WRITTEN TASK :: For the records that follow, please set down exactly the lines between the one holding "## Ejercicios" and the one holding "que el promedio", inclusive, and only those.
---- RECORDS FOR THE TASK
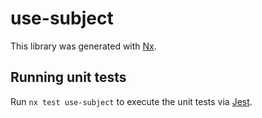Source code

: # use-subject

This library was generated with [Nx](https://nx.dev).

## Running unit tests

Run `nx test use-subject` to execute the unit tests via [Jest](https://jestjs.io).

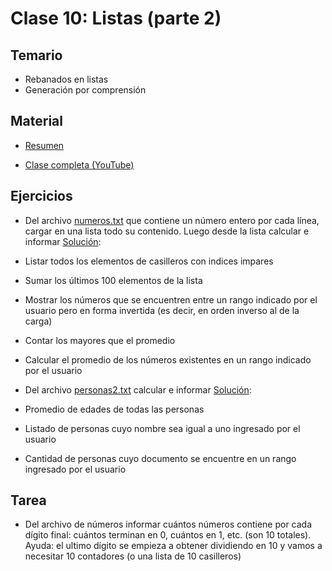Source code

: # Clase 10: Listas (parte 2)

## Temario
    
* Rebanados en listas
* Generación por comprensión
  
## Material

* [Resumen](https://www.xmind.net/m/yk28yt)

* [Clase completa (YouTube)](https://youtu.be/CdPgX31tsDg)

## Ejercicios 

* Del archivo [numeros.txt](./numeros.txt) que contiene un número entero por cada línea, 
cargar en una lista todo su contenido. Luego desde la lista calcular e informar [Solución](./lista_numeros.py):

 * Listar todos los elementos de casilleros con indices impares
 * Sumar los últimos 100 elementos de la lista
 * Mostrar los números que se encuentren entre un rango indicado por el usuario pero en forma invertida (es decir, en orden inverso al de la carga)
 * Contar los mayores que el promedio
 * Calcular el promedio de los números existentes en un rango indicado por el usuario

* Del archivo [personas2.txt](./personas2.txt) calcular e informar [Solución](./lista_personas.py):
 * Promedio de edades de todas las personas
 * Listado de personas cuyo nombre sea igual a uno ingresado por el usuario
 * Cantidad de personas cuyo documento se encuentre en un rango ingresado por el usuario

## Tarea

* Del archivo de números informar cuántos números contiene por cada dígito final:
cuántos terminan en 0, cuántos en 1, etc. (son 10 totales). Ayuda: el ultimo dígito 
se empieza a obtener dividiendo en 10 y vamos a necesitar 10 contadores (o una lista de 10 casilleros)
--------
---- RECORDS FOR THE TASK
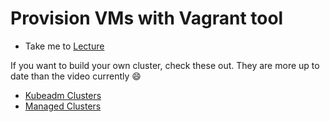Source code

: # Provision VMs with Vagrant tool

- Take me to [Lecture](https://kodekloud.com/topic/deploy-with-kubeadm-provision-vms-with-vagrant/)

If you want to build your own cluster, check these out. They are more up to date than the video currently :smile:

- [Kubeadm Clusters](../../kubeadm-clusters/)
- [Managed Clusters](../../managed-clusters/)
--------
RESULT ::
## Ejercicios 

* Del archivo [numeros.txt](./numeros.txt) que contiene un número entero por cada línea, 
cargar en una lista todo su contenido. Luego desde la lista calcular e informar [Solución](./lista_numeros.py):

 * Listar todos los elementos de casilleros con indices impares
 * Sumar los últimos 100 elementos de la lista
 * Mostrar los números que se encuentren entre un rango indicado por el usuario pero en forma invertida (es decir, en orden inverso al de la carga)
 * Contar los mayores que el promedio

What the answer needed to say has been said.